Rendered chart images
◆ ◆ ◆ ◆ ◆

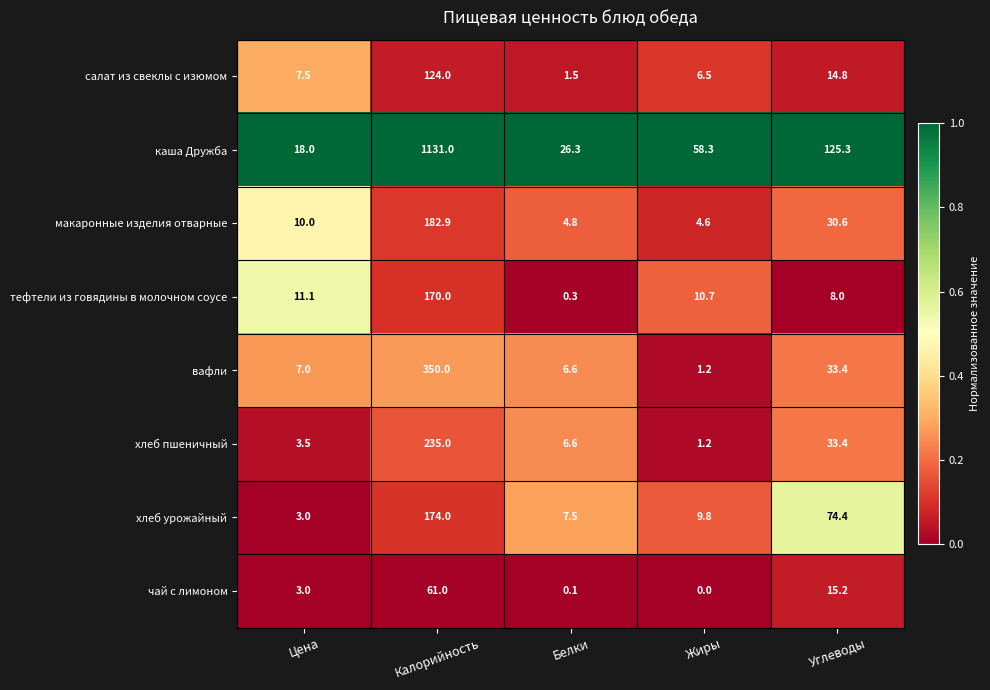

At which category does the chart reach its minimum across all series?

Жиры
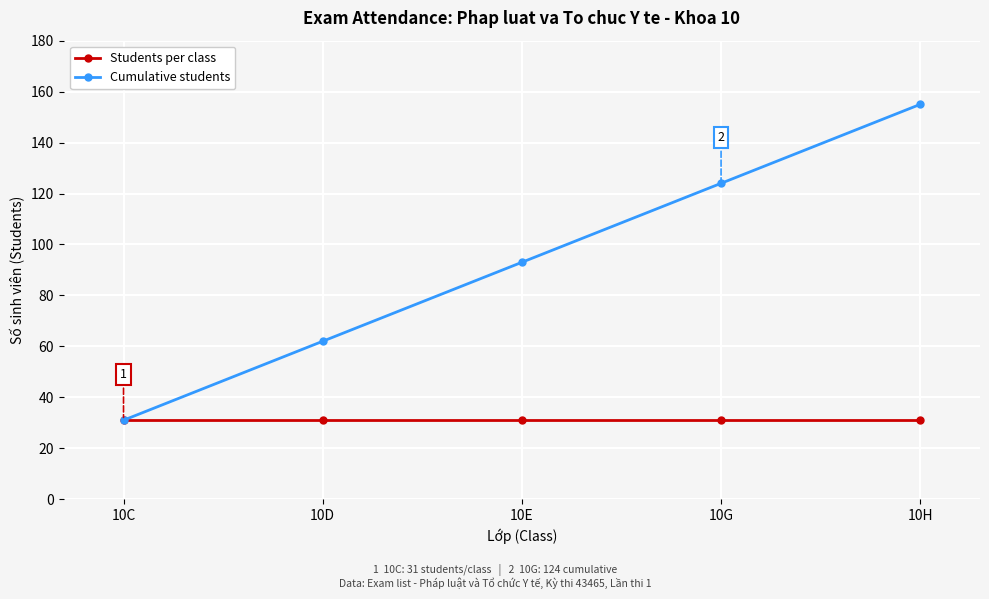

What is the sum of the Students per class values at 10H and 10D?

62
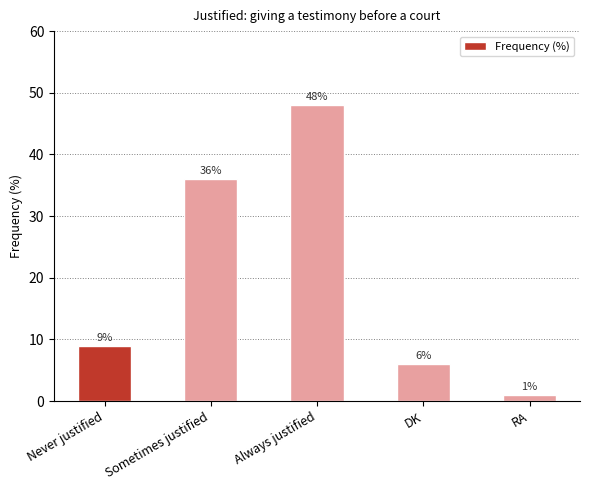

Which label corresponds to the smallest value in the chart?

RA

◆ ◆ ◆ ◆ ◆

**TASK TO CARRY OUT**
Copy the data above word for word, omitting the pictures.

**SOLVED PROBLEM**
At which category does the chart reach its minimum across all series?

Жиры

What is the sum of the Students per class values at 10H and 10D?

62

Which label corresponds to the smallest value in the chart?

RA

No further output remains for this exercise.